Format the lines from the one containing "DIA DA MULHER" through the end of the records, both included, as a numbered list, one item per line and with blank lines omitted.

▶ [SUPPLIED MATERIAL]:
────────

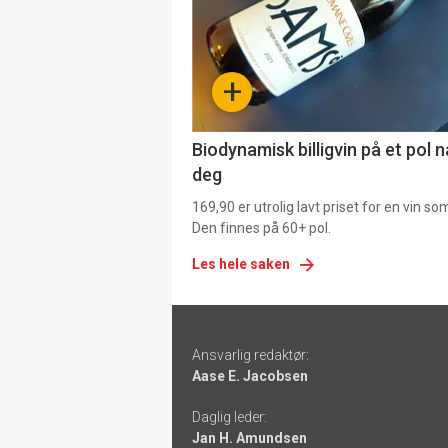
nå
-
+
4
Biodynamisk billigvin på et pol 
deg
169,90 er utrolig lavt priset for en vin s
Den finnes på 60+ pol.
Les hele saken
Footer
Ansvarlig redaktør:
-
Aase E. Jacobsen
links
Daglig leder:
Jan H. Amundsen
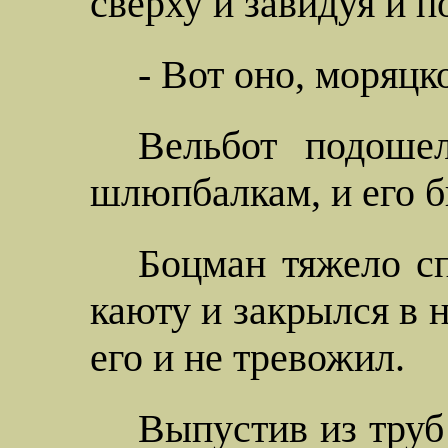
сверху и завидуя и п
- Вот оно, моряцк
Вельбот подоше
шлюпбалкам, и его б
Боцман тяжело сп
каюту и закрылся в н
его и не тревожил.
Выпустив из труб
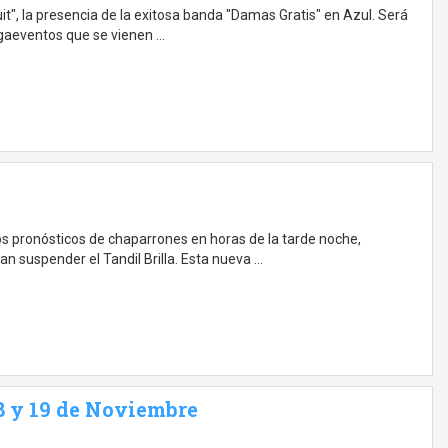
it", la presencia de la exitosa banda "Damas Gratis" en Azul. Será
egaeventos que se vienen …
os pronósticos de chaparrones en horas de la tarde noche,
n suspender el Tandil Brilla. Esta nueva …
18 y 19 de Noviembre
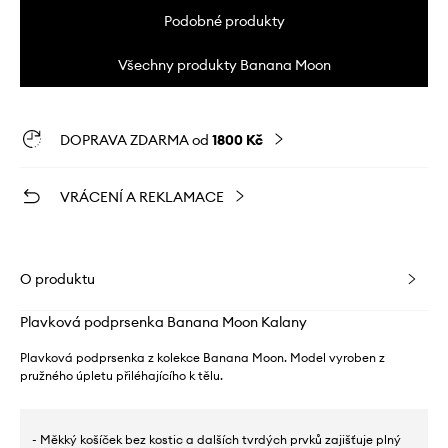
Podobné produkty
Všechny produkty Banana Moon
DOPRAVA ZDARMA od
1800 Kč
VRÁCENÍ A REKLAMACE
O produktu
Plavková podprsenka Banana Moon Kalany
Plavková podprsenka z kolekce Banana Moon. Model vyroben z
pružného úpletu přiléhajícího k tělu.
- Měkký košíček bez kostic a dalších tvrdých prvků zajišťuje plný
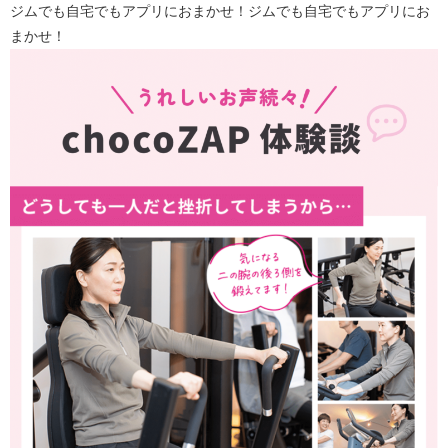
ジムでも自宅でもアプリにおまかせ！ジムでも自宅でもアプリにお
まかせ！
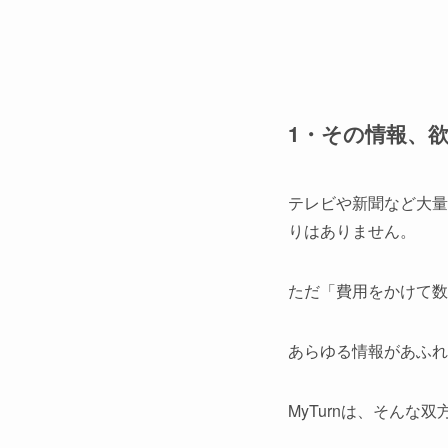
1・その情報、
テレビや新聞など大量
りはありません。
ただ「費用をかけて数
あらゆる情報があふれ
MyTurnは、そん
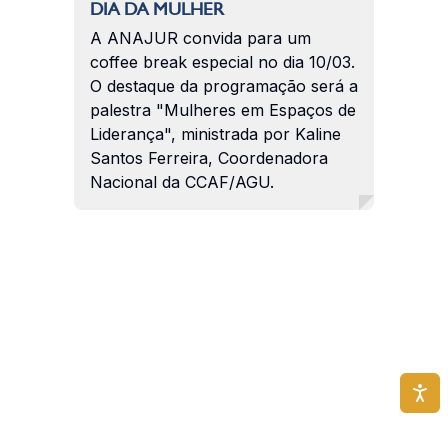
DIA DA MULHER
A ANAJUR convida para um
coffee break especial no dia 10/03.
O destaque da programação será a
palestra "Mulheres em Espaços de
Liderança", ministrada por Kaline
Santos Ferreira, Coordenadora
Nacional da CCAF/AGU.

────────

▶ [WRITTEN RESPONSE]:
1. DIA DA MULHER
2. A ANAJUR convida para um
3. coffee break especial no dia 10/03.
4. O destaque da programação será a
5. palestra "Mulheres em Espaços de
6. Liderança", ministrada por Kaline
7. Santos Ferreira, Coordenadora
8. Nacional da CCAF/AGU.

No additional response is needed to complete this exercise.